Chronique

Villéger, Milanta, Bramerie

Strictly Strayhorn

André Villéger (saxes, bcl), Philippe Milanta (p), Thomas Bramerie (b)

Label / Distribution : Camille Production

Dédé-la-science ou Villéger le poète ?

Plus exigeant que jamais avec l’art du jazz, le saxophoniste joue de sa légitimité patrimoniale dans un hommage à Billy Strayhorn, le légendaire alter ego de Duke Ellington. Allié une fois de plus au pianiste d’excellence Philippe Milanta, avec qui il avait célébré la magie de l’alliage du Duke avec le ténor mythique Paul Gonsalves, il a convié l’immense contrebassiste Thomas Bramerie à participer à la fête.

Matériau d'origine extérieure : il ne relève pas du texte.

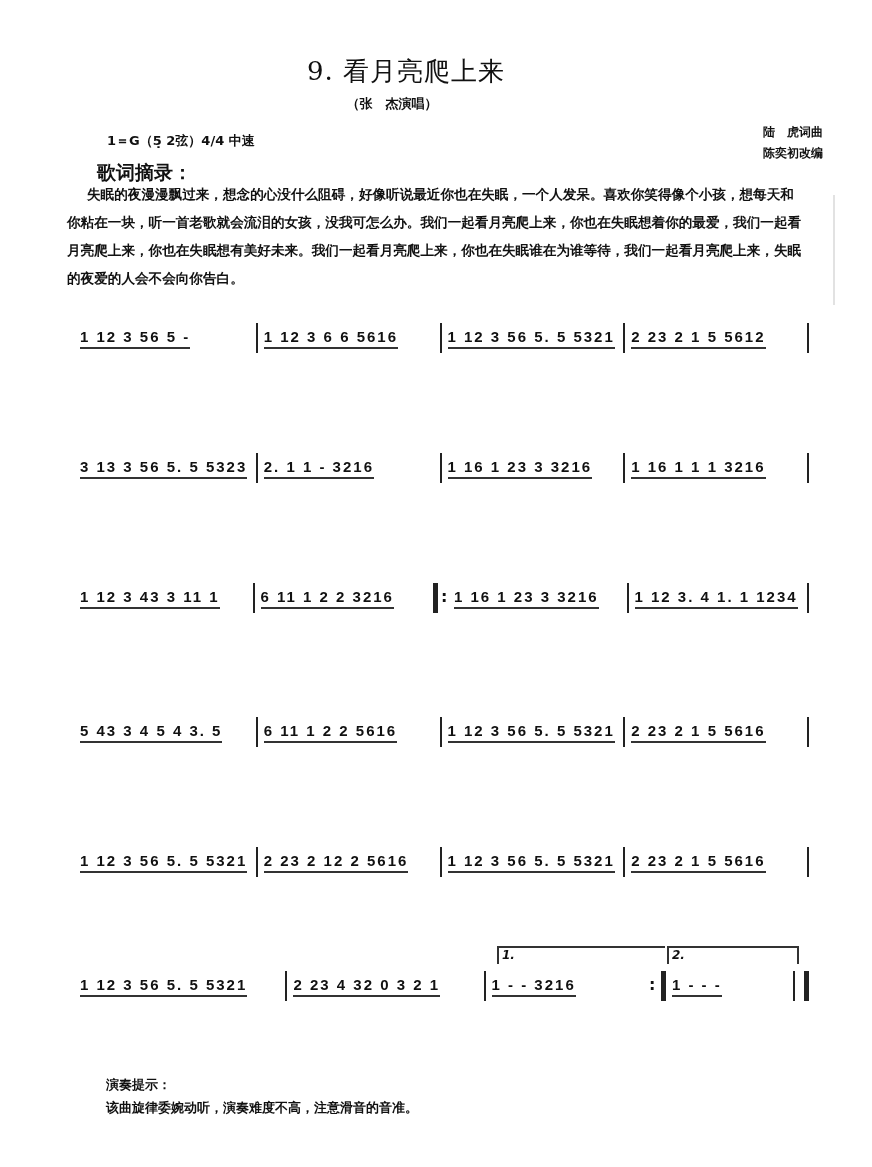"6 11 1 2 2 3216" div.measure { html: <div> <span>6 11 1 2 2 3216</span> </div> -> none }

Et l’on se doute que, riche de son savoir et de sa soif insatiable de découvertes musicales, ce diable d’André Villéger a passé et passera encore des nuits entières à relever telle ou telle phrase de quelque membre de l’orchestre d’Ellington. De fait, s’il s’exprime avec des instruments à anches, il réussit à retranscrire dans son souffle somptueux tous les éléments d’un big band. Pour un peu, on entendrait même des parties de batterie lorsqu’il s’exprime à la clarinette basse sur « My Little Brown Book », composition « gospellissime » de Strayhorn dont il livre une version délicieusement laïcisée –et c’est bien lui le maître du swing sur ce titre.

Thomas Bramerie joue lui aussi ce refus du leadership, sur un « Johnny Come Lately » conçu par le compositeur américain comme un hommage à Jimmy Blanton (ce légendaire contrebassiste d’Ellington fut l’un des premiers sinon le premier à extraire son instrument d’une fonction exclusivement accompagnatrice à la fin des années trente). C’est bien un sens de l’improvisation collective qui s’impose, dont Villéger voit des résurgences dans le quartette actuel de Wayne Shorter, comme il l’écrit dans des notes de livret en tout point passionnantes.

Le trio est absolument fidèle à ce que l’on pourrait qualifier de « charte strayhonienne », conjuguant avec félicité révérences à la musique classique et extrême sens du blues (et Milanta s’y connaît pour déployer romantisme et notes bleues). Ces musiciens, plus que des conteurs, sont des fabulistes, retraduisant la geste du compositeur américain dans un recueil d’histoires plus métaphoriques les unes que les autres. Car c’est bien l’histoire des peuples afro-américains que contait Strayhorn. Désormais d’autres, ici présents, la transmettent dans un tourbillon sensoriel, délivrant par exemple le standardissime « Satin Doll » dans son essence même, dépouillé de tout superflu pour en restituer l’infinie douceur.

Et si deux compositions figurent sur la liste des thèmes proposés (l’une de Villéger, l’autre de Milanta), elles se fondent délicatement dans le propos d’ensemble, ne dépareillant pas, bien au contraire, au regard de l’œuvre américaine originelle.